I'll try to answer my own question based on Broken Link's comment (thank you for this):
You've extracted phrases consisting of 1 to 3 words from your database of documents. Among these extraced phrases there are the following phrases:
- Half Blood Prince
- Half-Blood Prince
- Halfblood Prince
For each phrase, you strip all special characters and blank spaces and make the string lowercase:
$phrase = 'Half Blood Prince';
$phrase = preg_replace('/[^a-z]/i', '', $phrase);
$phrase = strtolower($phrase);
// result is "halfbloodprince"
When you've done this, all 3 phrases (see above) have one spelling in common:
- Half Blood Prince => halfbloodprince
- Half-Blood Prince => halfbloodprince
- Halfblood Prince => halfbloodprince
So "halfbloodprince" is the parent phrase. You insert both into your database, the normal phrase and the parent phrase.
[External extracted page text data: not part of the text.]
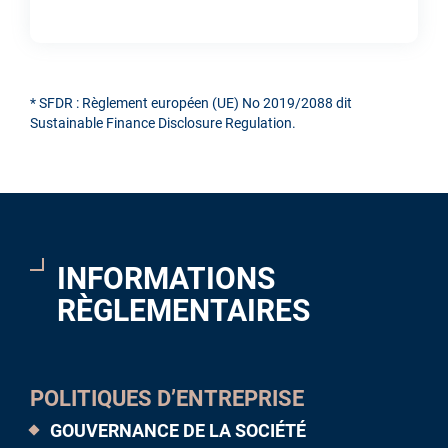
* SFDR : Règlement européen (UE) No 2019/2088 dit
Sustainable Finance Disclosure Regulation.
INFORMATIONS
RÈGLEMENTAIRES
POLITIQUES D’ENTREPRISE
GOUVERNANCE DE LA SOCIÉTÉ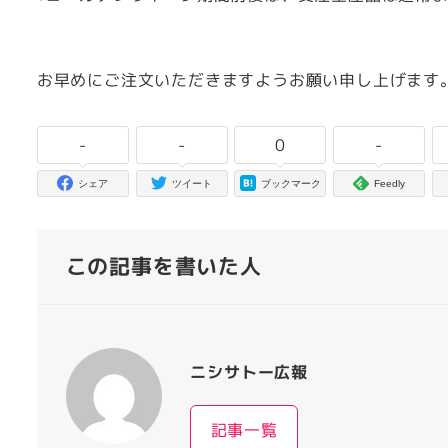
お早めにご注文いただきますようお願い申し上げます
-
-
0
-
シェア
ツイート
ブックマーク
Feedly
この記事を書いた人
ニシサトー広報
記事一覧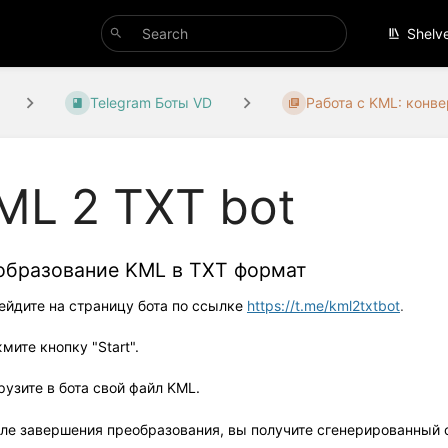
Shelv
Telegram Боты VD
Работа с KML: конв
ML 2 TXT bot
образование KML в TXT формат
рейдите на страницу бота по ссылке
https://t.me/kml2txtbot
.
мите кнопку "Start".
грузите в бота свой файл KML.
сле завершения преобразования, вы получите сгенерированный 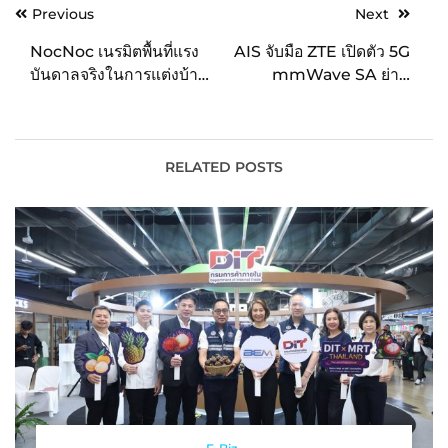
Post
Previous
Next
navigation
NocNoc เนรมิตพื้นที่แรง
AIS จับมือ ZTE เปิดตัว 5G
บันดาลจริงในการแต่งบ้าน
mmWave SA ย่าน
ใจกลางเมือง จัด
ความถี่ 26GHz ครั้ง
“NocNoc Fair” เชื่อม
แรก..ในประเทศไทย
ประสบการณ์ช้อปทุกมิติ
บนโลกออนไลน์สู่โลกออฟ
RELATED POSTS
ไลน์ คาดสร้างเงินสะพัด
200
ล้านบาท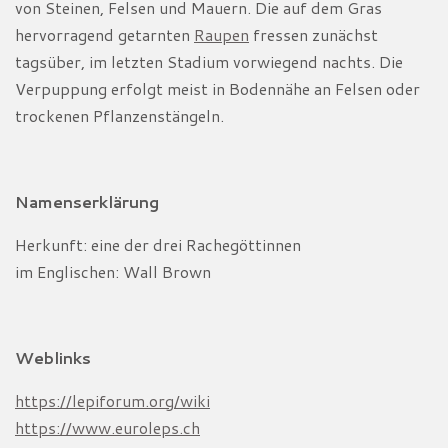
von Steinen, Felsen und Mauern. Die auf dem Gras
hervorragend getarnten
Raupen
fressen zunächst
tagsüber, im letzten Stadium vorwiegend nachts. Die
Verpuppung erfolgt meist in Bodennähe an Felsen oder
trockenen Pflanzenstängeln.
Namenserklärung
Herkunft: eine der drei Rachegöttinnen
im Englischen: Wall Brown
Weblinks
https://lepiforum.org/wiki
https://www.euroleps.ch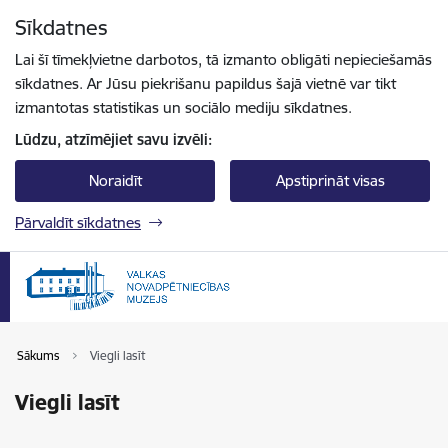
Pāriet uz lapas saturu
Sīkdatnes
Spied
lai meklētu
Enter
Lai šī tīmekļvietne darbotos, tā izmanto obligāti nepieciešamās
sīkdatnes. Ar Jūsu piekrišanu papildus šajā vietnē var tikt
izmantotas statistikas un sociālo mediju sīkdatnes.
Lūdzu, atzīmējiet savu izvēli:
Noraidīt
Apstiprināt visas
Pārvaldīt sīkdatnes
Sākums
Viegli lasīt
Viegli lasīt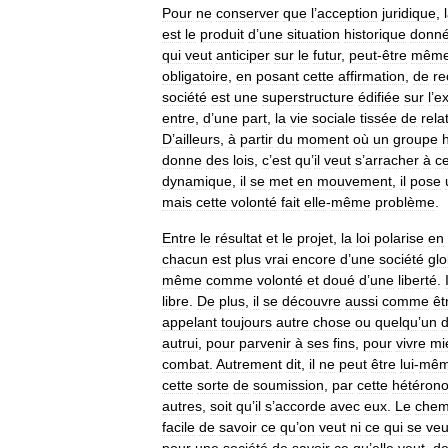
Pour
ne
conserver
que
l
’
acception
juridique
,
est
le
produit
d
’
une
situation
historique
donn
qui
veut
anticiper
sur
le
futur
,
peut
-
être
mêm
obligatoire
,
en
posant
cette
affirmation
,
de
re
société
est
une
superstructure
édifiée
sur
l
’
ex
entre
,
d
’
une
part
,
la
vie
sociale
tissée
de
rela
D
’
ailleurs
,
à
partir
du
moment
où
un
groupe
donne
des
lois
,
c
’
est
qu
’
il
veut
s
’
arracher
à
c
dynamique
,
il
se
met
en
mouvement
,
il
pose
mais
cette
volonté
fait
elle
-
même
problème
.
Entre
le
résultat
et
le
projet
,
la
loi
polarise
en
chacun
est
plus
vrai
encore
d
’
une
société
glo
même
comme
volonté
et
doué
d
’
une
liberté
.
libre
.
De
plus
,
il
se
découvre
aussi
comme
êt
appelant
toujours
autre
chose
ou
quelqu
’
un
autrui
,
pour
parvenir
à
ses
fins
,
pour
vivre
mi
combat
.
Autrement
dit
,
il
ne
peut
être
lui
-
mê
cette
sorte
de
soumission
,
par
cette
hétéron
autres
,
soit
qu
’
il
s
’
accorde
avec
eux
.
Le
chem
facile
de
savoir
ce
qu
’
on
veut
ni
ce
qui
se
veu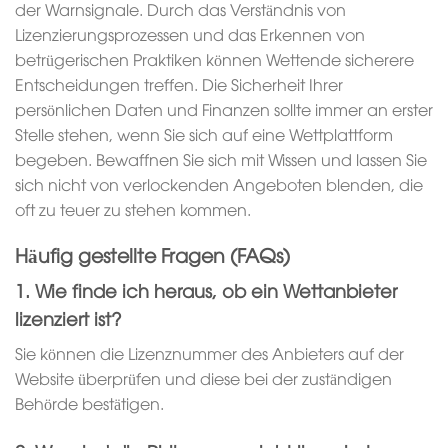
der Warnsignale. Durch das Verständnis von
Lizenzierungsprozessen und das Erkennen von
betrügerischen Praktiken können Wettende sicherere
Entscheidungen treffen. Die Sicherheit Ihrer
persönlichen Daten und Finanzen sollte immer an erster
Stelle stehen, wenn Sie sich auf eine Wettplattform
begeben. Bewaffnen Sie sich mit Wissen und lassen Sie
sich nicht von verlockenden Angeboten blenden, die
oft zu teuer zu stehen kommen.
Häufig gestellte Fragen (FAQs)
1. Wie finde ich heraus, ob ein Wettanbieter
lizenziert ist?
Sie können die Lizenznummer des Anbieters auf der
Website überprüfen und diese bei der zuständigen
Behörde bestätigen.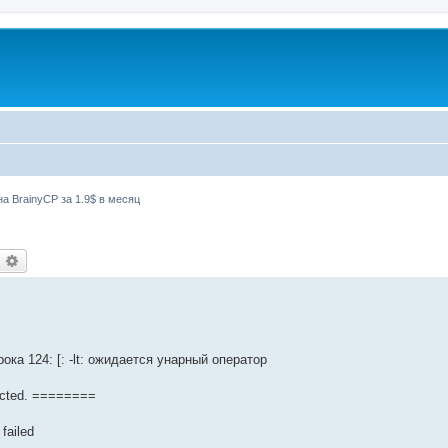
а BrainyCP за 1.9$ в месяц
оиск
Расширенный поиск
строка 124: [: -lt: ожидается унарный оператор
ected. ========
 failed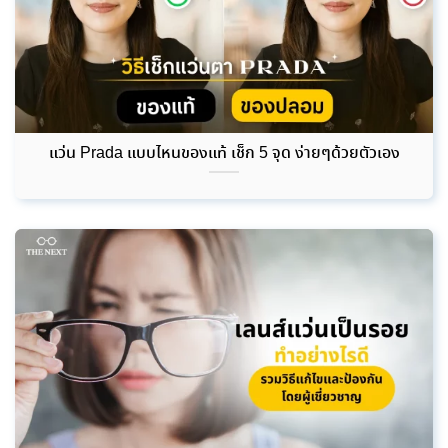
แว่น Prada แบบไหนของแท้ เช็ก 5 จุด ง่ายๆด้วยตัวเอง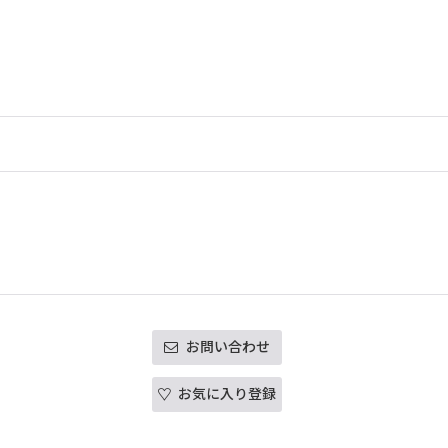
お問い合わせ
お気に入り登録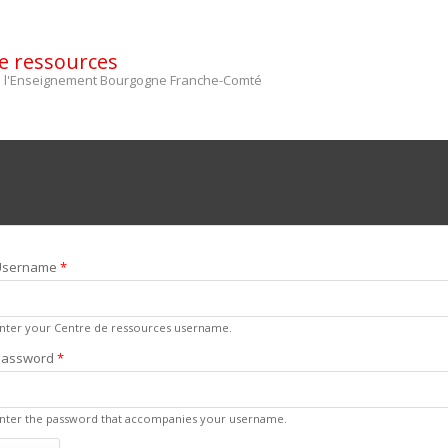
e ressources
de l'Enseignement Bourgogne Franche-Comté
Username
*
nter your Centre de ressources username.
Password
*
nter the password that accompanies your username.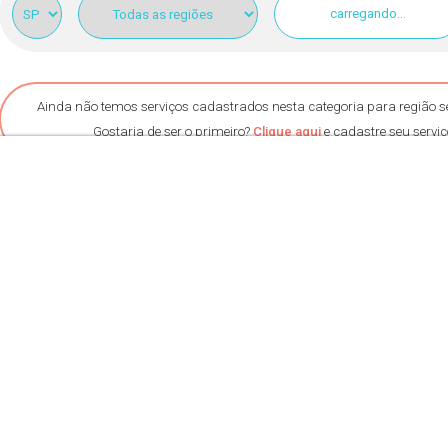
carregando...
Ainda não temos serviços cadastrados nesta categoria para região s
Gostaria de ser o primeiro?
Clique aqui
e cadastre seu serviç
0
resultados
Perfis de clínicas e massagistas em Taboão da Ser
Massagem em Taboão da Serra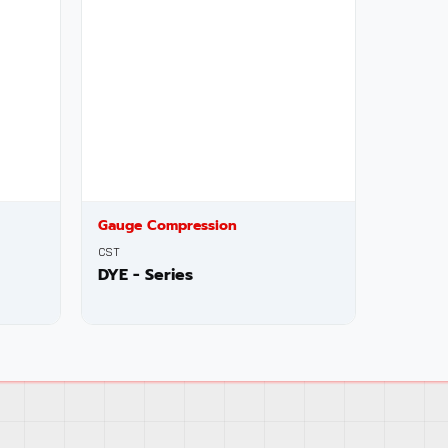
Gauge Compression
CST
DYE - Series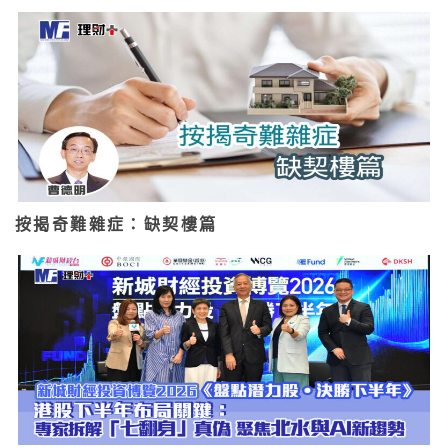
按揭奇難雜症：缺契樓篇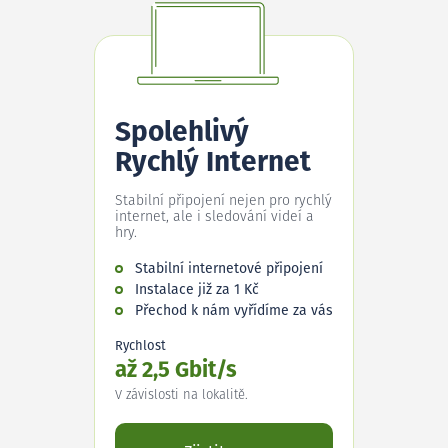
Spolehlivý
Rychlý Internet
Stabilní připojení nejen pro rychlý
internet, ale i sledování videí a
hry.
Stabilní internetové připojení
Instalace již za 1 Kč
Přechod k nám vyřídíme za vás
Rychlost
až 2,5 Gbit/s
V závislosti na lokalitě.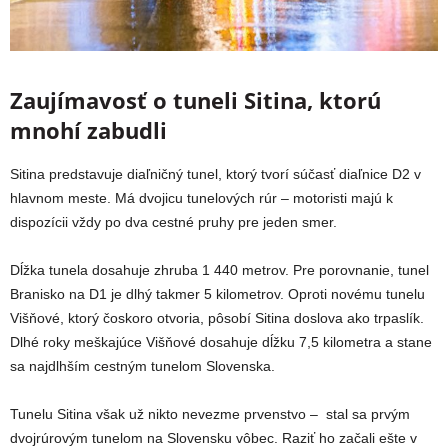
Zaujímavosť o tuneli Sitina, ktorú
mnohí zabudli
Sitina predstavuje diaľničný tunel, ktorý tvorí súčasť diaľnice D2 v
hlavnom meste. Má dvojicu tunelových rúr – motoristi majú k
dispozícii vždy po dva cestné pruhy pre jeden smer.
Dĺžka tunela dosahuje zhruba 1 440 metrov. Pre porovnanie, tunel
Branisko na D1 je dlhý takmer 5 kilometrov. Oproti novému tunelu
Višňové, ktorý čoskoro otvoria, pôsobí Sitina doslova ako trpaslík.
Dlhé roky meškajúce Višňové dosahuje dĺžku 7,5 kilometra a stane
sa najdlhším cestným tunelom Slovenska.
Tunelu Sitina však už nikto nevezme prvenstvo – stal sa prvým
dvojrúrovým tunelom na Slovensku vôbec. Raziť ho začali ešte v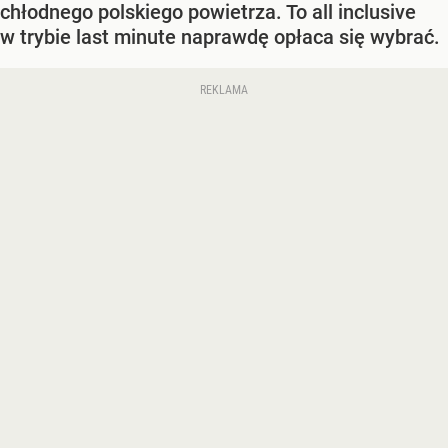
chłodnego polskiego powietrza. To all inclusive
w trybie last minute naprawdę opłaca się wybrać.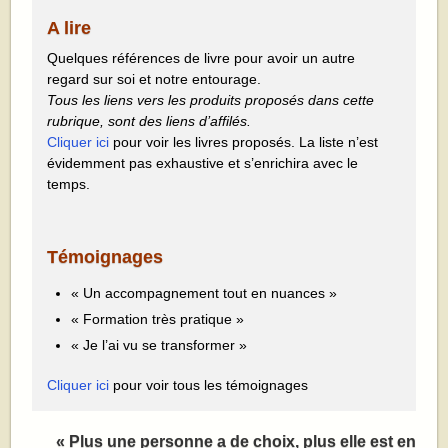
A lire
Quelques références de livre pour avoir un autre
regard sur soi et notre entourage.
Tous les liens vers les produits proposés dans cette
rubrique, sont des liens d’affilés.
Cliquer ici
pour voir les livres proposés. La liste n’est
évidemment pas exhaustive et s’enrichira avec le
temps.
Témoignages
« Un accompagnement tout en nuances »
« Formation très pratique »
« Je l’ai vu se transformer »
Cliquer ici
pour voir tous les témoignages
« Plus une personne a de choix, plus elle est en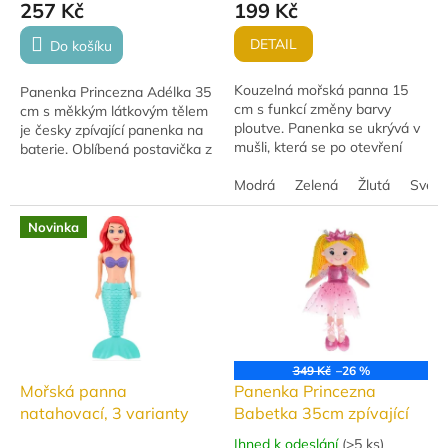
257 Kč
199 Kč
DETAIL
Do košíku
Kouzelná mořská panna 15
Panenka Princezna Adélka 35
cm s funkcí změny barvy
cm s měkkým látkovým tělem
ploutve. Panenka se ukrývá v
je česky zpívající panenka na
mušli, která se po otevření
baterie. Oblíbená postavička z
promění v sedící postavičku. 6
pohádky Z čerty nejsou žerty
barevných variant, baleno v
Modrá
Zelená
Žlutá
Světl
potěší jemným zpracováním
průhledné...
a...
Novinka
349 Kč
–26 %
Mořská panna
Panenka Princezna
natahovací, 3 varianty
Babetka 35cm zpívající
Ihned k odeslání
(
>5 ks
)
Průměrné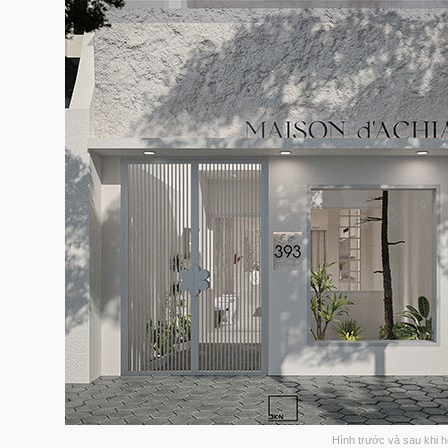
Hình trước và sau khi 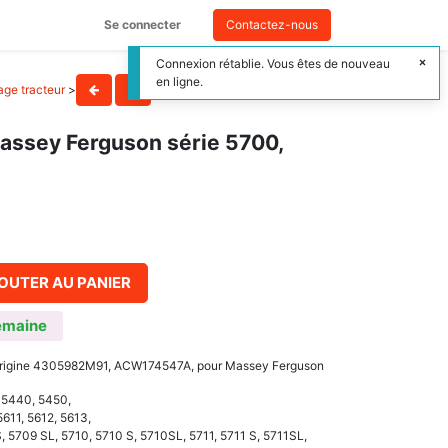
Se connecter
Contactez-nous
Connexion rétablie. Vous êtes de nouveau
en ligne.
lage tracteur
>
Massey Ferguson série 5700,
OUTER AU PANIER
emaine
 d'origine 4305982M91, ACW174547A, pour Massey Ferguson
, 5440, 5450,
5611, 5612, 5613,
, 5709 SL, 5710, 5710 S, 5710SL, 5711, 5711 S, 5711SL,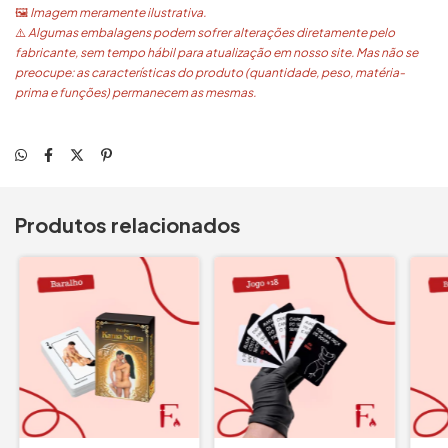
🖼️
Imagem meramente ilustrativa.
⚠️
Algumas embalagens podem sofrer alterações diretamente pelo
fabricante, sem tempo hábil para atualização em nosso site. Mas não se
preocupe: as características do produto (quantidade, peso, matéria-
prima e funções) permanecem as mesmas.
Produtos relacionados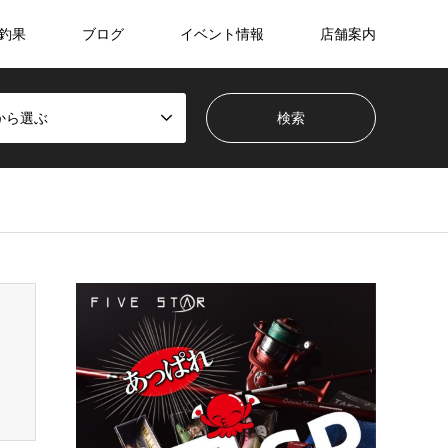
釣果
ブログ
イベント情報
店舗案内
から選ぶ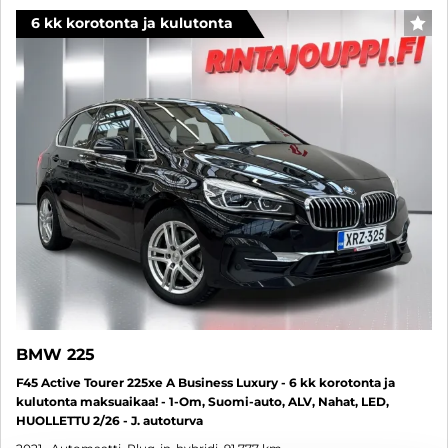
6 kk korotonta ja kulutonta
SUO
BMW 225
F45 Active Tourer 225xe A Business Luxury - 6 kk korotonta ja
kulutonta maksuaikaa! - 1-Om, Suomi-auto, ALV, Nahat, LED,
HUOLLETTU 2/26 - J. autoturva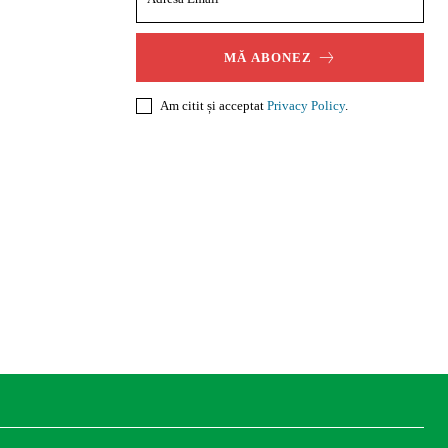
MĂ ABONEZ
Am citit și acceptat
Privacy Policy
.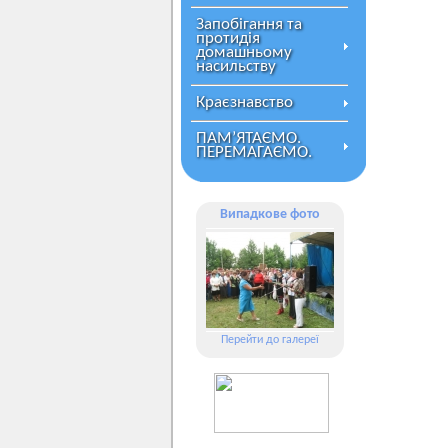
Запобігання та
протидія
домашньому
насильству
Краєзнавство
ПАМ’ЯТАЄМО.
ПЕРЕМАГАЄМО.
Випадкове фото
Перейти до галереї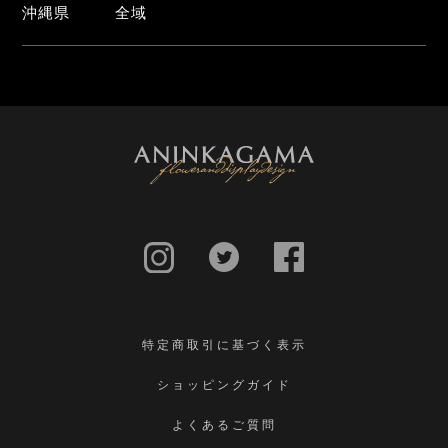
沖縄県
全域
特定商取引に基づく表示
ショッピングガイド
よくあるご質問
To show a "Trending Topics Admin" like Twitter's you do the following:
// first select the top 10 parent phrases
$sql1 = "SELECT parentPhrase, COUNT(*) as cnt FROM phrases GROUP BY parentPhrase ORDER BY cnt DESC LIMIT 0, 10";
$sql2 = mysql_query($sql1);
while ($sql3 = mysql_fetch_assoc($sql2)) {
$parentPhrase = $sql3['parentPhrase'];
$childPhrases = array(); // set up an array for the child phrases
$fifthPart = round($sql3['cnt']*0.2);
// now select all child phrases which make 20% of the parent phrase or more
$sql4 = "SELECT phrase FROM phrases WHERE parentPhrase = '".$sql3['parentPhrase']."' GROUP BY phrase HAVING COUNT(*) >= ".$fifthPart;
$sql5 = mysql_query($sql4);
while ($sql6 = mysql_fetch_assoc($sql5)) {
$childPhrases[] = $sql3['phrase'];
}
// now you have the parent phrase which is on the left side of the arrow in $parentPhrase
// and all child phrases which are on the right side of the arrow in $childPhrases
}
Is this what you thought of, Broken Link? Would this work?